Repeat each record below exactly, omitting whatever pictures appear in it.
####
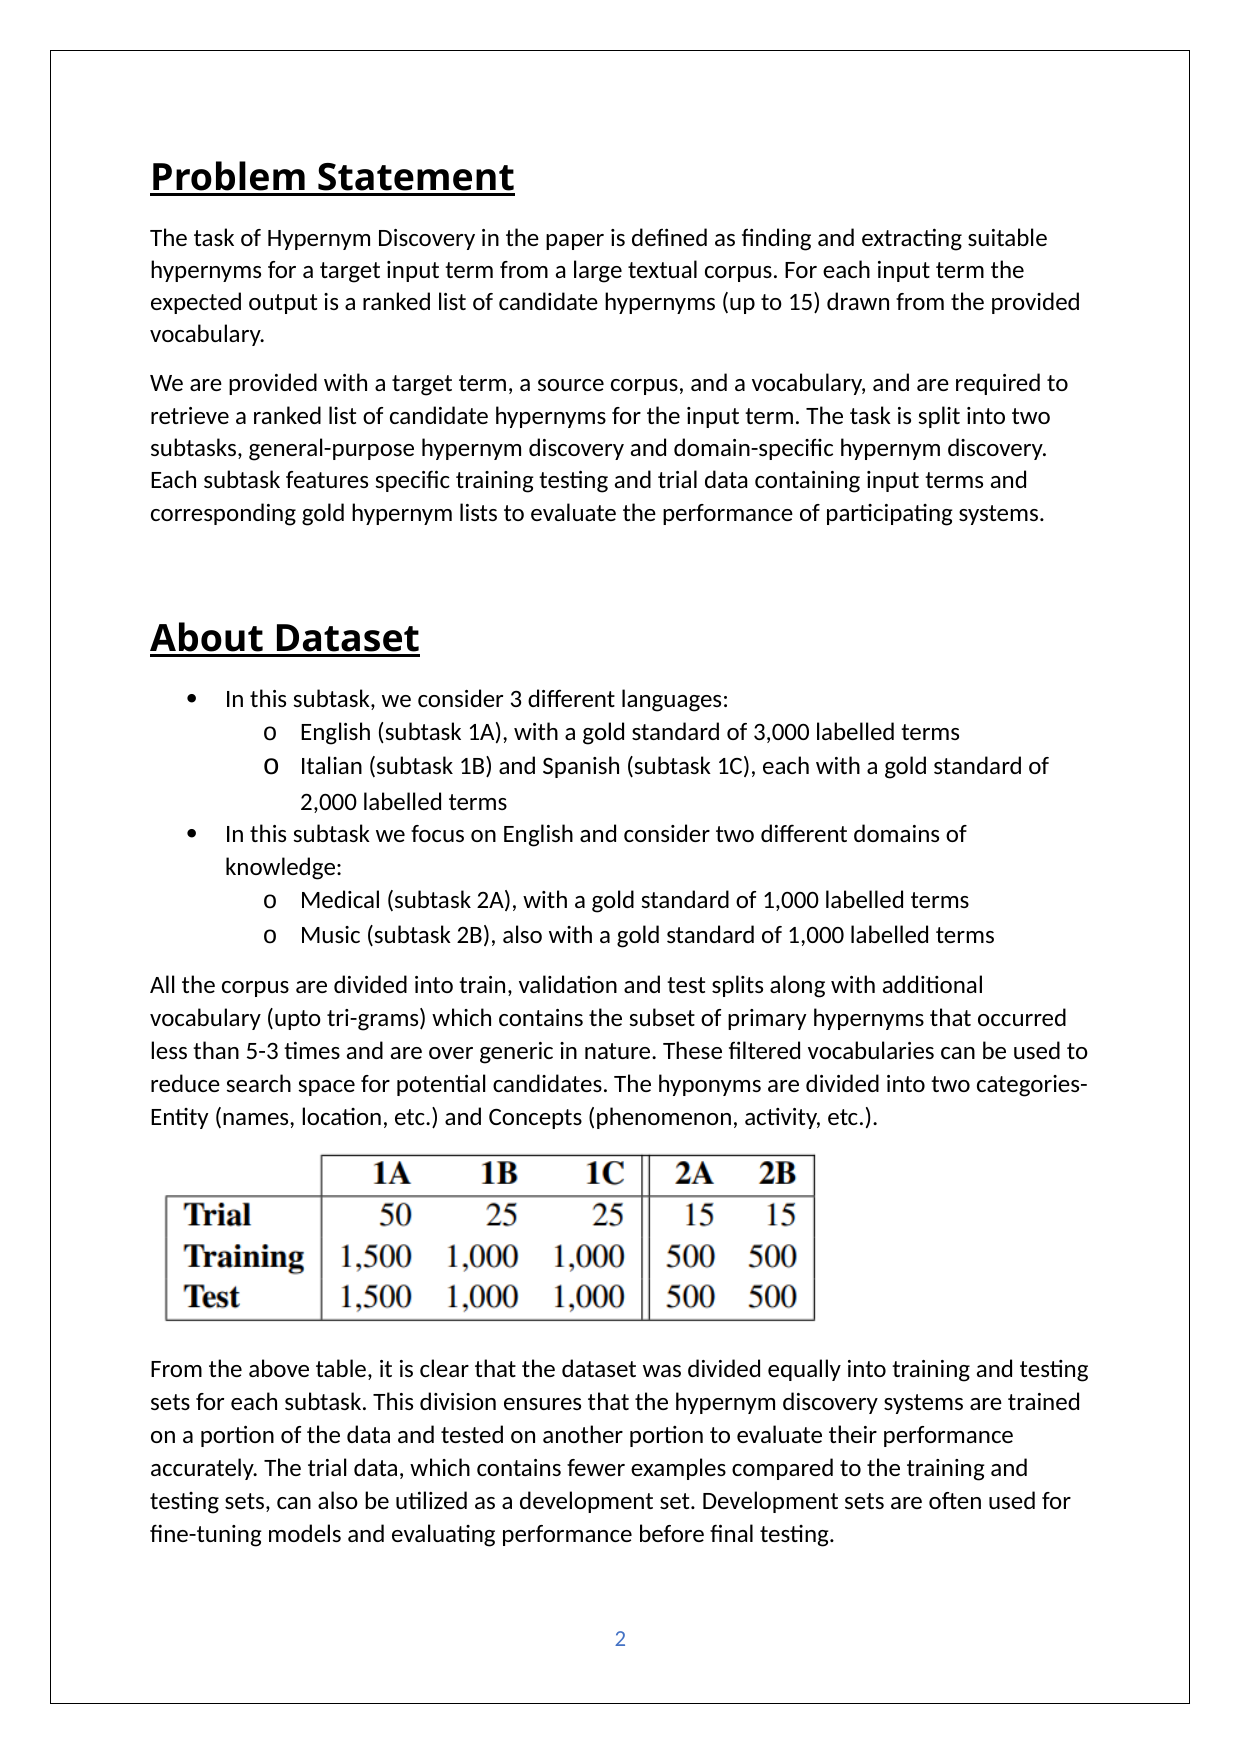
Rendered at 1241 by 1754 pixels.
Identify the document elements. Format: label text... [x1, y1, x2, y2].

text The task of Hypernym Discovery in the paper is defined as finding and extracting suitable hypernyms for a target input term from a large textual corpus. For each input term the expected output is a ranked list of candidate hypernyms (up to 15) drawn from the provided vocabulary. [150, 222, 1090, 349]
list Italian (subtask 1B) and Spanish (subtask 1C), each with a gold standard of 2,000 labelled terms [262, 750, 1090, 816]
list Medical (subtask 2A), with a gold standard of 1,000 labelled terms [262, 884, 1090, 916]
picture [150, 1151, 829, 1335]
list Music (subtask 2B), also with a gold standard of 1,000 labelled terms [262, 919, 1090, 951]
list English (subtask 1A), with a gold standard of 3,000 labelled terms [262, 716, 1090, 748]
text About Dataset [150, 611, 1090, 662]
text From the above table, it is clear that the dataset was divided equally into training and testing sets for each subtask. This division ensures that the hypernym discovery systems are trained on a portion of the data and tested on another portion to evaluate their performance accurately. The trial data, which contains fewer examples compared to the training and testing sets, can also be utilized as a development set. Development sets are often used for fine-tuning models and evaluating performance before final testing. [150, 1353, 1090, 1549]
text We are provided with a target term, a source corpus, and a vocabulary, and are required to retrieve a ranked list of candidate hypernyms for the input term. The task is split into two subtasks, general-purpose hypernym discovery and domain-specific hypernym discovery. Each subtask features specific training testing and trial data containing input terms and corresponding gold hypernym lists to evaluate the performance of participating systems. [150, 368, 1090, 527]
list In this subtask we focus on English and consider two different domains of knowledge: [187, 819, 1090, 882]
text Problem Statement [150, 150, 1090, 201]
text All the corpus are divided into train, validation and test splits along with additional vocabulary (upto tri-grams) which contains the subset of primary hypernyms that occurred less than 5-3 times and are over generic in nature. These filtered vocabularies can be used to reduce search space for potential candidates. The hyponyms are divided into two categories- Entity (names, location, etc.) and Concepts (phenomenon, activity, etc.). [150, 970, 1090, 1132]
list In this subtask, we consider 3 different languages: [187, 683, 1090, 714]
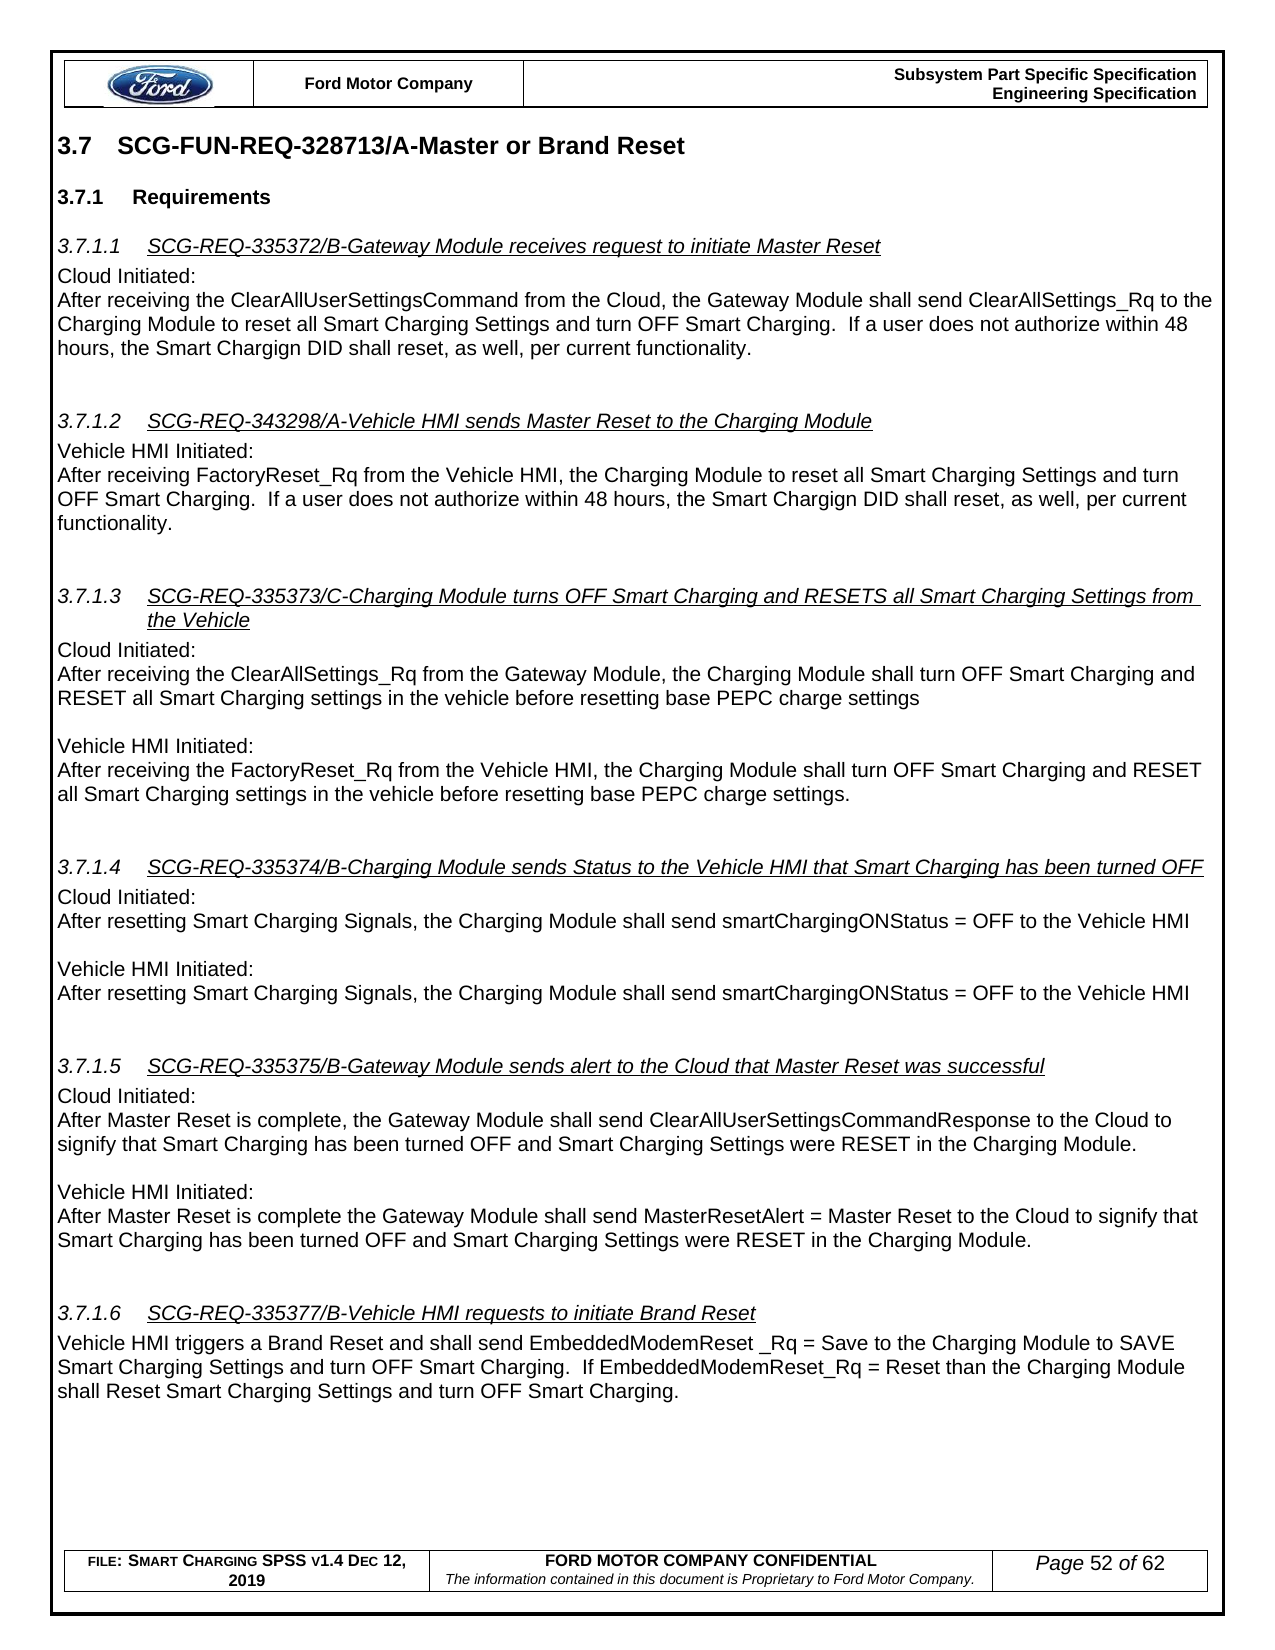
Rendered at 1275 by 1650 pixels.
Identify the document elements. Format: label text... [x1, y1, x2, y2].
####
RESULT BELOW
Rendered at 1241 by 1754 pixels.
Identify the document elements. Format: label text... [x1, y1, x2, y2].

text The task of Hypernym Discovery in the paper is defined as finding and extracting suitable hypernyms for a target input term from a large textual corpus. For each input term the expected output is a ranked list of candidate hypernyms (up to 15) drawn from the provided vocabulary. [150, 222, 1090, 349]
list Italian (subtask 1B) and Spanish (subtask 1C), each with a gold standard of 2,000 labelled terms [262, 750, 1090, 816]
list Medical (subtask 2A), with a gold standard of 1,000 labelled terms [262, 884, 1090, 916]
picture [150, 1151, 829, 1335]
list Music (subtask 2B), also with a gold standard of 1,000 labelled terms [262, 919, 1090, 951]
list English (subtask 1A), with a gold standard of 3,000 labelled terms [262, 716, 1090, 748]
text About Dataset [150, 611, 1090, 662]
text From the above table, it is clear that the dataset was divided equally into training and testing sets for each subtask. This division ensures that the hypernym discovery systems are trained on a portion of the data and tested on another portion to evaluate their performance accurately. The trial data, which contains fewer examples compared to the training and testing sets, can also be utilized as a development set. Development sets are often used for fine-tuning models and evaluating performance before final testing. [150, 1353, 1090, 1549]
text We are provided with a target term, a source corpus, and a vocabulary, and are required to retrieve a ranked list of candidate hypernyms for the input term. The task is split into two subtasks, general-purpose hypernym discovery and domain-specific hypernym discovery. Each subtask features specific training testing and trial data containing input terms and corresponding gold hypernym lists to evaluate the performance of participating systems. [150, 368, 1090, 527]
list In this subtask we focus on English and consider two different domains of knowledge: [187, 819, 1090, 882]
text Problem Statement [150, 150, 1090, 201]
text All the corpus are divided into train, validation and test splits along with additional vocabulary (upto tri-grams) which contains the subset of primary hypernyms that occurred less than 5-3 times and are over generic in nature. These filtered vocabularies can be used to reduce search space for potential candidates. The hyponyms are divided into two categories- Entity (names, location, etc.) and Concepts (phenomenon, activity, etc.). [150, 970, 1090, 1132]
list In this subtask, we consider 3 different languages: [187, 683, 1090, 714]
Rendered at 1275 by 1650 pixels.
Identify the document elements. Format: label text... [x1, y1, x2, y2].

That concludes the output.